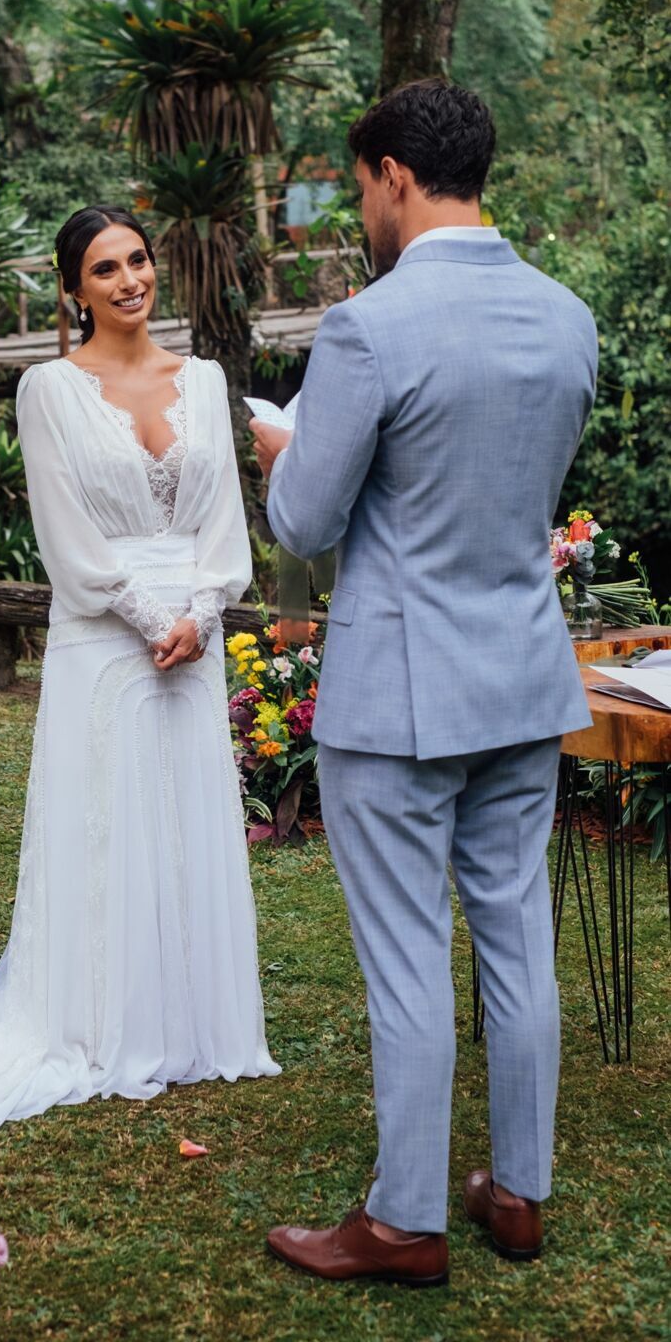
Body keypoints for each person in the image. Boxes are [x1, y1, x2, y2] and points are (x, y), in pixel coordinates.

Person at [253, 81, 597, 1285]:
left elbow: (302, 521)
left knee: (405, 956)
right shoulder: (566, 318)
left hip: (397, 696)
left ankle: (402, 1220)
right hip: (518, 677)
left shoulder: (367, 326)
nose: (361, 209)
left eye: (358, 186)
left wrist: (278, 446)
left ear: (394, 174)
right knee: (516, 940)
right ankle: (518, 1193)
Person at [0, 205, 279, 1154]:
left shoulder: (205, 382)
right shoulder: (48, 390)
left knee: (184, 822)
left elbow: (223, 526)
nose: (129, 280)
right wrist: (144, 618)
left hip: (194, 637)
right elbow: (64, 538)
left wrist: (202, 617)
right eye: (104, 269)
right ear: (73, 290)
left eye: (137, 260)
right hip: (103, 632)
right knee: (107, 825)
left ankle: (198, 1027)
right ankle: (97, 1026)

---

Directions: Render all entries verbatim, excluding any pictures they hold.

Response box:
Body keypoints for each person in the image. Boxes are [x1, y1, x2, y2] and points are (x, y), in pixel coordinates.

Person at [253, 81, 597, 1285]:
left elbow: (302, 521)
left knee: (405, 956)
right shoulder: (566, 318)
left hip: (397, 696)
left ankle: (402, 1220)
right hip: (518, 677)
left shoulder: (367, 326)
nose: (361, 209)
left eye: (358, 186)
left wrist: (278, 446)
left ear: (394, 174)
right knee: (516, 940)
right ankle: (518, 1193)
Person at [0, 205, 279, 1154]:
left shoulder: (205, 382)
right shoulder: (48, 390)
left knee: (184, 822)
left elbow: (223, 526)
nose: (129, 280)
right wrist: (144, 618)
left hip: (194, 637)
right elbow: (64, 538)
left wrist: (202, 617)
right eye: (104, 269)
right ear: (73, 290)
left eye: (137, 260)
right hip: (103, 632)
right knee: (107, 825)
left ankle: (198, 1027)
right ankle: (97, 1026)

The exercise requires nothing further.